Neste novo capítulo, a crítica ao sistema carcerário parece ser o foco principal. O musical surpreende, mas falta a intensidade do original e o ritmo irregular pode desapontar.
Dirigido por Todd Phillips, Coringa (2019) foi um marco no cinema, se saindo dos padrões do gênero de filmes de super-heróis para se tornar uma obra-prima psicológica e socialmente provocativa. Para quem assistiu ao primeiro filme, este novo capítulo precisa, sim, ser visto. Goste ou não, ele complementa diversos elementos da história anterior. Comparando ambos, o primeiro filme explora como a sociedade e o círculo social ao redor de uma mente já perturbada podem degradá-la ainda mais. Já neste segundo, a trama foca em quem está acima desse sistema — aqueles que deveriam proteger e ressocializar, mas acabam contribuindo ainda mais para essa degeneração. Em vários momentos, o filme parece incorporar uma crítica ao sistema carcerário e à impossibilidade de verdadeira ressocialização.
Coringa em nova forma: o musical inesperado
Phillips, anteriormente conhecido por comédias como Se Beber, Não Case! (2009), surpreendeu ao mergulhar em um filme tão sombrio e complexo. Agora ele quis surpreender novamente, trazendo a sequência por meio de um musical. A ideia causou uma grande repercussão, juntamente com o receio de como seria implementado em uma história como essa. Surpreendentemente, conseguiram não apenas justificar a inclusão do musical no contexto, como também utilizaram as canções inteligentemente para avançar a trama e expressar emoções, servindo como um recurso importante para desenvolver os personagens.

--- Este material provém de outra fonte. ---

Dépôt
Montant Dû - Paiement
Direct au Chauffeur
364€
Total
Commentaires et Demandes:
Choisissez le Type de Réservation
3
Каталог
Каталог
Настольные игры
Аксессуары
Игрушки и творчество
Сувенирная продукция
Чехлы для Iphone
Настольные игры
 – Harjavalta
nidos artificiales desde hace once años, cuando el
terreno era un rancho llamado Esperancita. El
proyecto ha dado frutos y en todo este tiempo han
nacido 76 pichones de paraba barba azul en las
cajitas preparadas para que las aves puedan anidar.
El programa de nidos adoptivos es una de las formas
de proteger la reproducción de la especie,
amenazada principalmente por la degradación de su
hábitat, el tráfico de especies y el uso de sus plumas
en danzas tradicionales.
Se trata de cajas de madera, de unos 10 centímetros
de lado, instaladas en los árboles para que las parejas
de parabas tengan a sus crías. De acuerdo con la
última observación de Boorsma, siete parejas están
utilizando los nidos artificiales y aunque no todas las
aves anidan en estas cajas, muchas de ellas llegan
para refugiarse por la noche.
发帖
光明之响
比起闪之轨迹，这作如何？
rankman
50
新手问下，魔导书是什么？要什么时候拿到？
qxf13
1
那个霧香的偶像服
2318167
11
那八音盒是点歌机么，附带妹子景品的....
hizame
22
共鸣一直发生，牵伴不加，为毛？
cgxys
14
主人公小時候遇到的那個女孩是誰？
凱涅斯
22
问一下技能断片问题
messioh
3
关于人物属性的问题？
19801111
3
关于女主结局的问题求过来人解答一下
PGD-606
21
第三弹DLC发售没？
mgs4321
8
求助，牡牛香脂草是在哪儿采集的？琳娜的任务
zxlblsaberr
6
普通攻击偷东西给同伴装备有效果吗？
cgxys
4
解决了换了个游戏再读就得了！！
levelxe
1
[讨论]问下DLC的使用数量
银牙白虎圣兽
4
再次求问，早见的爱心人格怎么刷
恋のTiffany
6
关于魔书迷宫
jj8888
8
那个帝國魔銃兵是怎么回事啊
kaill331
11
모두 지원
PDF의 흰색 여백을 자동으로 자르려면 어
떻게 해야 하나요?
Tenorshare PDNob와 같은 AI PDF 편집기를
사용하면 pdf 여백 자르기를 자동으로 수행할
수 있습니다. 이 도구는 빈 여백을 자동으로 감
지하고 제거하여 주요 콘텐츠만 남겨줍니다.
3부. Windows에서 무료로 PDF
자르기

A simbiose do caos em uma Gotham decadente
Cinematografia é um dos pontos altos do filme. A ambientação de Gotham City é opressiva, refletindo o caos e a degradação da sociedade ao redor de Arthur, e no que ele passou a representar para uma sociedade quebrada. O ritmo do filme difere bastante do Coringa de 2019. No primeiro, sentimos a degradação mental de Arthur Fleck se intensificar progressivamente. Já nesta sequência, a sensação é inversa: a psicose parece diminuir em intensidade. A introdução de Gaga como Arlequina parece ser o catalisador que traz de volta a crescente insanidade do Coringa, funcionando como uma peça-chave para reativar seu colapso.
Expectativas quebradas
Enquanto no primeiro filme havia uma clara escalada, com o ritmo se intensificando até o clímax explosivo, neste novo filme o enredo flutua entre altos e baixos. Não há uma linha contínua de tensão crescente, o que pode frustrar algumas expectativas, principalmente para quem esperava o mesmo impacto do primeiro. Essa ausência de uma escalada constante não significa que o filme seja desprovido de momentos fortes. O impacto é diferente, focado na violência exercida por aqueles que deveriam combatê-la, sendo este o principal ponto de crítica social da sequência. O filme também faz uso magistral de planos fechados e enquadramentos que focam na expressão corporal e facial de Phoenix, permitindo que o público observe cada detalhe da transformação de Arthur.
Phoenix brilha, Gaga fica à margem
A atuação de Joaquin é indiscutivelmente o coração do filme. Sua perda de peso dramática a aparência apática, simbolizam o estado emocional deteriorado de Arthur. Embora o público possa sentir empatia por seu sofrimento, sua transformação em um símbolo de caos e violência é sempre assustadora. Essa ambiguidade na construção do personagem é uma das maiores forças do filme. Já Lady Gaga tem um papel significativo, porém pouco explorado. Há uma falta de aproveitamento tanto de sua habilidade como atriz quanto da personagem Arlequina, que deveria ser aprofundada em sua essência psicótica.
Gotham, a verdadeira vilã
O design de produção contribui para a autenticidade e a sensação de decadência de Gotham City. As locações e cenários urbanos transmitem uma atmosfera repleta de tensão social, que dá base para o que a figura do protagonista se tornou. No final, o filme poderia ter sido mais conciso para contar sua história de maneira mais eficiente. Ainda assim, não é um filme dispensável. Ele traz uma crítica poderosa e impacta de maneiras inesperadas. Há uma sequência de violência e desconforto na prisão que pode causar fortes gatilhos, mas também reflexões profundas a respeito do tema central, a violência institucional.
A recepção de Coringa – Delírio a Dois foi marcada por extremos. Mas, no final, apesar de não ter o mesmo impacto do primeiro filme, continua sendo uma obra singular que redefine o cinema de super-heróis e o torna um estudo profundo sobre a psicose e a marginalização social.